# TASK PROMPT:
Return each record word for word and omit the pictures.

# DATA SHOWN:
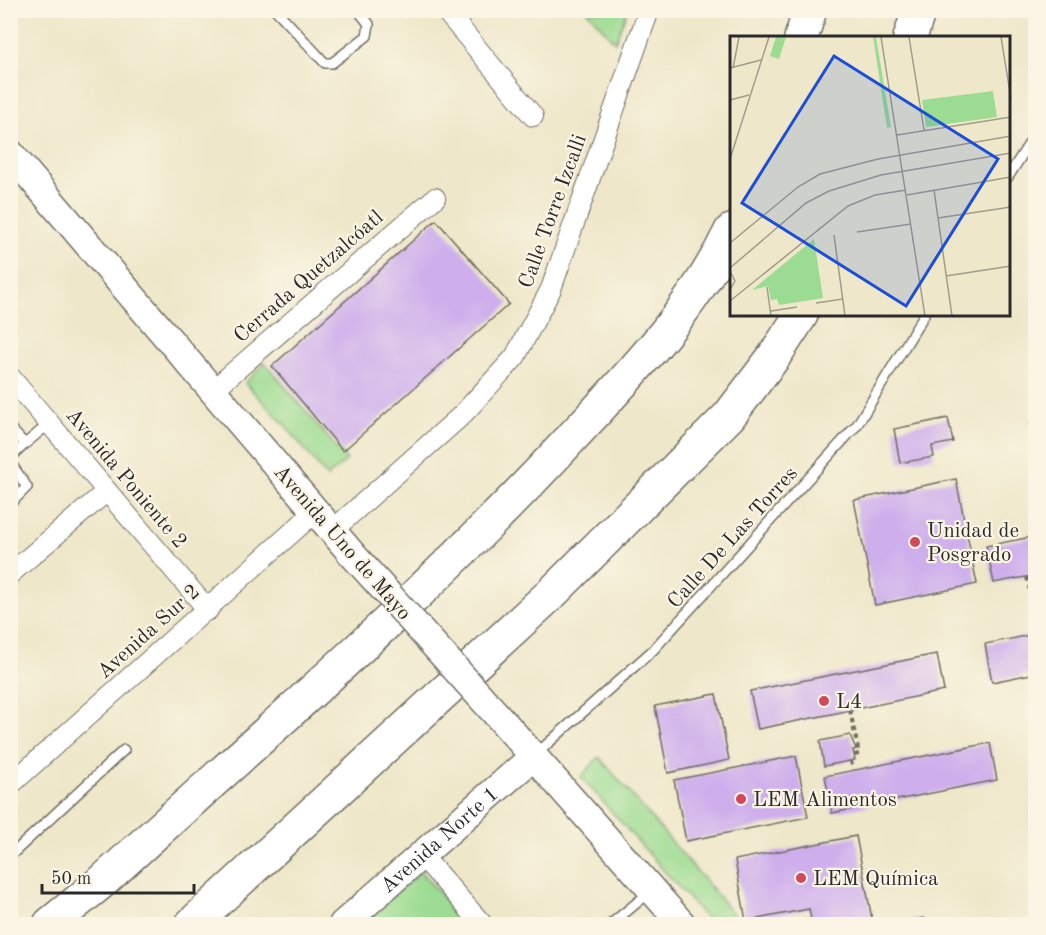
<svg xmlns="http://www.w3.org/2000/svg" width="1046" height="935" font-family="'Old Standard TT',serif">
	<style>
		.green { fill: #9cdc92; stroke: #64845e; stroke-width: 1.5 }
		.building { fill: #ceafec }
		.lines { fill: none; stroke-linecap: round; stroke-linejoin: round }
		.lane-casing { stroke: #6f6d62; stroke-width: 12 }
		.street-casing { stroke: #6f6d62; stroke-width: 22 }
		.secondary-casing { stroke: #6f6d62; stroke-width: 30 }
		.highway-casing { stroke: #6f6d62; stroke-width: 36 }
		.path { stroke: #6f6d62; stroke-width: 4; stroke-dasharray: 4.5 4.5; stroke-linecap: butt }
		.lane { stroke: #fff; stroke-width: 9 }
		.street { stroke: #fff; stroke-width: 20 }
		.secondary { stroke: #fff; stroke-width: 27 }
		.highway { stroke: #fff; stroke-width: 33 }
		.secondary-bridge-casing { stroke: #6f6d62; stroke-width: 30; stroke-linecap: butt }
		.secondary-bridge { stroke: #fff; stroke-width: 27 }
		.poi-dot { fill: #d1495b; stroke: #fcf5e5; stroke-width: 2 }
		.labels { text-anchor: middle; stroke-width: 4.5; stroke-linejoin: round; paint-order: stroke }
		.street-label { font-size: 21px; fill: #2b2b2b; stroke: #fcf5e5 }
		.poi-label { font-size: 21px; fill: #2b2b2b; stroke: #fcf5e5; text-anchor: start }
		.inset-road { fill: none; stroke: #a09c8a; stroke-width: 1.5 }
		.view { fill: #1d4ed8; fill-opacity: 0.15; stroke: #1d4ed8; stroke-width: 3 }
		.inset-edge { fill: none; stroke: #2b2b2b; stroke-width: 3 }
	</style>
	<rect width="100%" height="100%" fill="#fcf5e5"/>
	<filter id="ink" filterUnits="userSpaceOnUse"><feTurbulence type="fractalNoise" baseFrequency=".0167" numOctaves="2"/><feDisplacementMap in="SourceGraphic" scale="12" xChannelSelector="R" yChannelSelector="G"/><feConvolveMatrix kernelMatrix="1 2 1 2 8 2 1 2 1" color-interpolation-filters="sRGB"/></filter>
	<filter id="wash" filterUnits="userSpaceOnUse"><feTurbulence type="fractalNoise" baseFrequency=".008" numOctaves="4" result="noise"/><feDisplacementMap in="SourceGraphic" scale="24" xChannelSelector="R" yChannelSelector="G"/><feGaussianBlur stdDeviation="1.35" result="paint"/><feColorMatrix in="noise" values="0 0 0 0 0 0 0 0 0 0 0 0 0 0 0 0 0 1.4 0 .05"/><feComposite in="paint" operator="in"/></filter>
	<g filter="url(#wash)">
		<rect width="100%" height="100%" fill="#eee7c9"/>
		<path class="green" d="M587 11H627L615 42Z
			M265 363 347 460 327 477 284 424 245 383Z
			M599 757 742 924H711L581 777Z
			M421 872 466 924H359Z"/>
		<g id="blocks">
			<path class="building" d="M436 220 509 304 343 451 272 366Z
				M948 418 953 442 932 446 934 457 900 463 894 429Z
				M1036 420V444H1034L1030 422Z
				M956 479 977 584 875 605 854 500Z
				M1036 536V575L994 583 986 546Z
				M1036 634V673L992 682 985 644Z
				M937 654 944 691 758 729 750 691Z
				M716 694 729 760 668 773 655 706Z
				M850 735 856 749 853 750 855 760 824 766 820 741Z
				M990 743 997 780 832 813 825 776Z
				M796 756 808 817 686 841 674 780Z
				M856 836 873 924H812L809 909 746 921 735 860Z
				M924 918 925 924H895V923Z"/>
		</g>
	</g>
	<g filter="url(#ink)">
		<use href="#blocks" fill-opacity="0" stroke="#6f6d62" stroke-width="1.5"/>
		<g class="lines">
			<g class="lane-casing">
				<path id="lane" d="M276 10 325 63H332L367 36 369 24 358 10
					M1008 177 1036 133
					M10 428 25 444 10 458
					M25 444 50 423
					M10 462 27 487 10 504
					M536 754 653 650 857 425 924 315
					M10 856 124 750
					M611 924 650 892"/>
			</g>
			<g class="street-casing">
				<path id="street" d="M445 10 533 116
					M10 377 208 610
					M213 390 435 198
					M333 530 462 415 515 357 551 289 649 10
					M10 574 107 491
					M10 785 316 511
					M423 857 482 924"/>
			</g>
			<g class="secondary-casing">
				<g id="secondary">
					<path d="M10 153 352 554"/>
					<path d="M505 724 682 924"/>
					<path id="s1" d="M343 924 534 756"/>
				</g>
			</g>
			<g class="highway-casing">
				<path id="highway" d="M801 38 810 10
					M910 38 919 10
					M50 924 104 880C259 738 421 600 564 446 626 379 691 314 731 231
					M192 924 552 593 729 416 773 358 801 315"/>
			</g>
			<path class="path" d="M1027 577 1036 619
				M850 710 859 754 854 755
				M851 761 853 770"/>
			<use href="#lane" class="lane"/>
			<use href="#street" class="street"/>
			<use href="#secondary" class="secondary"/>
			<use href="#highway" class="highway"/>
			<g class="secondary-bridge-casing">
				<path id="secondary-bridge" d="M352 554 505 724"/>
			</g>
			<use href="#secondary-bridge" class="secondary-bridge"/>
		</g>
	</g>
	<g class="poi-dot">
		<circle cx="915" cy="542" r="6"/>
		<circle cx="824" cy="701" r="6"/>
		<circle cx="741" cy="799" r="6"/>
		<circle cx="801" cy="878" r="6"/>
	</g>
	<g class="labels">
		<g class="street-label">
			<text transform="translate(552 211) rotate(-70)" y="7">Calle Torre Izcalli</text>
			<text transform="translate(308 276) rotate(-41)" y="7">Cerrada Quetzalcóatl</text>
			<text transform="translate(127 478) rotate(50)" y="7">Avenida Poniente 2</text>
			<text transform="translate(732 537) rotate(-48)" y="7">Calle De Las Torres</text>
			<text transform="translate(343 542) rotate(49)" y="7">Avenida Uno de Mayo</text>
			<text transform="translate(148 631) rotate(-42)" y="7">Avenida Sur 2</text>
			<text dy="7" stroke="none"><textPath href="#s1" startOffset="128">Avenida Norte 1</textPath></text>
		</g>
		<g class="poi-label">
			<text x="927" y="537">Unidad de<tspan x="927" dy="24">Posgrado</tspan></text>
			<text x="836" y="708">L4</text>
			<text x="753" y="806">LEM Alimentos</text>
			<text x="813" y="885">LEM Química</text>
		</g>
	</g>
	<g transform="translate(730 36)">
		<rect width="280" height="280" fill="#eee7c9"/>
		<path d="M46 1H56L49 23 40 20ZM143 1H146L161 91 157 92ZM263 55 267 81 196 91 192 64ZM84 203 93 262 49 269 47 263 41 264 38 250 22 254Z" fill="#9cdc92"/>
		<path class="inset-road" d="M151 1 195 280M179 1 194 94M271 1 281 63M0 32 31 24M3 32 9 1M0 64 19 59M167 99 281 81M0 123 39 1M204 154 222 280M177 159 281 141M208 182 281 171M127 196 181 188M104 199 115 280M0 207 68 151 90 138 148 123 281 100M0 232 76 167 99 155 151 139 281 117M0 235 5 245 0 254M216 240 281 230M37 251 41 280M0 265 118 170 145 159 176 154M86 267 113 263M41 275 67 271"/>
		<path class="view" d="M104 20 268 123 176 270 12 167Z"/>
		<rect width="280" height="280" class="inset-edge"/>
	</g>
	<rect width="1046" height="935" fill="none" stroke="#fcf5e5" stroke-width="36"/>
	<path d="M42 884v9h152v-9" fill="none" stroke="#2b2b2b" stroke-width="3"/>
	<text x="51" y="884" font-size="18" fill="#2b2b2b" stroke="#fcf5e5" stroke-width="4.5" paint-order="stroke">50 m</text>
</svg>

# TASK RESULT:
<svg xmlns="http://www.w3.org/2000/svg" width="1046" height="935" font-family="'Old Standard TT',serif">
	<style>
		.green { fill: #9cdc92; stroke: #64845e; stroke-width: 1.5 }
		.building { fill: #ceafec }
		.lines { fill: none; stroke-linecap: round; stroke-linejoin: round }
		.lane-casing { stroke: #6f6d62; stroke-width: 12 }
		.street-casing { stroke: #6f6d62; stroke-width: 22 }
		.secondary-casing { stroke: #6f6d62; stroke-width: 30 }
		.highway-casing { stroke: #6f6d62; stroke-width: 36 }
		.path { stroke: #6f6d62; stroke-width: 4; stroke-dasharray: 4.5 4.5; stroke-linecap: butt }
		.lane { stroke: #fff; stroke-width: 9 }
		.street { stroke: #fff; stroke-width: 20 }
		.secondary { stroke: #fff; stroke-width: 27 }
		.highway { stroke: #fff; stroke-width: 33 }
		.secondary-bridge-casing { stroke: #6f6d62; stroke-width: 30; stroke-linecap: butt }
		.secondary-bridge { stroke: #fff; stroke-width: 27 }
		.poi-dot { fill: #d1495b; stroke: #fcf5e5; stroke-width: 2 }
		.labels { text-anchor: middle; stroke-width: 4.5; stroke-linejoin: round; paint-order: stroke }
		.street-label { font-size: 21px; fill: #2b2b2b; stroke: #fcf5e5 }
		.poi-label { font-size: 21px; fill: #2b2b2b; stroke: #fcf5e5; text-anchor: start }
		.inset-road { fill: none; stroke: #a09c8a; stroke-width: 1.5 }
		.view { fill: #1d4ed8; fill-opacity: 0.15; stroke: #1d4ed8; stroke-width: 3 }
		.inset-edge { fill: none; stroke: #2b2b2b; stroke-width: 3 }
	</style>
	<rect width="100%" height="100%" fill="#fcf5e5"/>
	<filter id="ink" filterUnits="userSpaceOnUse"><feTurbulence type="fractalNoise" baseFrequency=".0167" numOctaves="2"/><feDisplacementMap in="SourceGraphic" scale="12" xChannelSelector="R" yChannelSelector="G"/><feConvolveMatrix kernelMatrix="1 2 1 2 8 2 1 2 1" color-interpolation-filters="sRGB"/></filter>
	<filter id="wash" filterUnits="userSpaceOnUse"><feTurbulence type="fractalNoise" baseFrequency=".008" numOctaves="4" result="noise"/><feDisplacementMap in="SourceGraphic" scale="24" xChannelSelector="R" yChannelSelector="G"/><feGaussianBlur stdDeviation="1.35" result="paint"/><feColorMatrix in="noise" values="0 0 0 0 0 0 0 0 0 0 0 0 0 0 0 0 0 1.4 0 .05"/><feComposite in="paint" operator="in"/></filter>
	<g filter="url(#wash)">
		<rect width="100%" height="100%" fill="#eee7c9"/>
		<path class="green" d="M587 11H627L615 42Z
			M265 363 347 460 327 477 284 424 245 383Z
			M599 757 742 924H711L581 777Z
			M421 872 466 924H359Z"/>
		<g id="blocks">
			<path class="building" d="M436 220 509 304 343 451 272 366Z
				M948 418 953 442 932 446 934 457 900 463 894 429Z
				M1036 420V444H1034L1030 422Z
				M956 479 977 584 875 605 854 500Z
				M1036 536V575L994 583 986 546Z
				M1036 634V673L992 682 985 644Z
				M937 654 944 691 758 729 750 691Z
				M716 694 729 760 668 773 655 706Z
				M850 735 856 749 853 750 855 760 824 766 820 741Z
				M990 743 997 780 832 813 825 776Z
				M796 756 808 817 686 841 674 780Z
				M856 836 873 924H812L809 909 746 921 735 860Z
				M924 918 925 924H895V923Z"/>
		</g>
	</g>
	<g filter="url(#ink)">
		<use href="#blocks" fill-opacity="0" stroke="#6f6d62" stroke-width="1.5"/>
		<g class="lines">
			<g class="lane-casing">
				<path id="lane" d="M276 10 325 63H332L367 36 369 24 358 10
					M1008 177 1036 133
					M10 428 25 444 10 458
					M25 444 50 423
					M10 462 27 487 10 504
					M536 754 653 650 857 425 924 315
					M10 856 124 750
					M611 924 650 892"/>
			</g>
			<g class="street-casing">
				<path id="street" d="M445 10 533 116
					M10 377 208 610
					M213 390 435 198
					M333 530 462 415 515 357 551 289 649 10
					M10 574 107 491
					M10 785 316 511
					M423 857 482 924"/>
			</g>
			<g class="secondary-casing">
				<g id="secondary">
					<path d="M10 153 352 554"/>
					<path d="M505 724 682 924"/>
					<path id="s1" d="M343 924 534 756"/>
				</g>
			</g>
			<g class="highway-casing">
				<path id="highway" d="M801 38 810 10
					M910 38 919 10
					M50 924 104 880C259 738 421 600 564 446 626 379 691 314 731 231
					M192 924 552 593 729 416 773 358 801 315"/>
			</g>
			<path class="path" d="M1027 577 1036 619
				M850 710 859 754 854 755
				M851 761 853 770"/>
			<use href="#lane" class="lane"/>
			<use href="#street" class="street"/>
			<use href="#secondary" class="secondary"/>
			<use href="#highway" class="highway"/>
			<g class="secondary-bridge-casing">
				<path id="secondary-bridge" d="M352 554 505 724"/>
			</g>
			<use href="#secondary-bridge" class="secondary-bridge"/>
		</g>
	</g>
	<g class="poi-dot">
		<circle cx="915" cy="542" r="6"/>
		<circle cx="824" cy="701" r="6"/>
		<circle cx="741" cy="799" r="6"/>
		<circle cx="801" cy="878" r="6"/>
	</g>
	<g class="labels">
		<g class="street-label">
			<text transform="translate(552 211) rotate(-70)" y="7">Calle Torre Izcalli</text>
			<text transform="translate(308 276) rotate(-41)" y="7">Cerrada Quetzalcóatl</text>
			<text transform="translate(127 478) rotate(50)" y="7">Avenida Poniente 2</text>
			<text transform="translate(732 537) rotate(-48)" y="7">Calle De Las Torres</text>
			<text transform="translate(343 542) rotate(49)" y="7">Avenida Uno de Mayo</text>
			<text transform="translate(148 631) rotate(-42)" y="7">Avenida Sur 2</text>
			<text dy="7" stroke="none"><textPath href="#s1" startOffset="128">Avenida Norte 1</textPath></text>
		</g>
		<g class="poi-label">
			<text x="927" y="537">Unidad de<tspan x="927" dy="24">Posgrado</tspan></text>
			<text x="836" y="708">L4</text>
			<text x="753" y="806">LEM Alimentos</text>
			<text x="813" y="885">LEM Química</text>
		</g>
	</g>
	<g transform="translate(730 36)">
		<rect width="280" height="280" fill="#eee7c9"/>
		<path d="M46 1H56L49 23 40 20ZM143 1H146L161 91 157 92ZM263 55 267 81 196 91 192 64ZM84 203 93 262 49 269 47 263 41 264 38 250 22 254Z" fill="#9cdc92"/>
		<path class="inset-road" d="M151 1 195 280M179 1 194 94M271 1 281 63M0 32 31 24M3 32 9 1M0 64 19 59M167 99 281 81M0 123 39 1M204 154 222 280M177 159 281 141M208 182 281 171M127 196 181 188M104 199 115 280M0 207 68 151 90 138 148 123 281 100M0 232 76 167 99 155 151 139 281 117M0 235 5 245 0 254M216 240 281 230M37 251 41 280M0 265 118 170 145 159 176 154M86 267 113 263M41 275 67 271"/>
		<path class="view" d="M104 20 268 123 176 270 12 167Z"/>
		<rect width="280" height="280" class="inset-edge"/>
	</g>
	<rect width="1046" height="935" fill="none" stroke="#fcf5e5" stroke-width="36"/>
	<path d="M42 884v9h152v-9" fill="none" stroke="#2b2b2b" stroke-width="3"/>
	<text x="51" y="884" font-size="18" fill="#2b2b2b" stroke="#fcf5e5" stroke-width="4.5" paint-order="stroke">50 m</text>
</svg>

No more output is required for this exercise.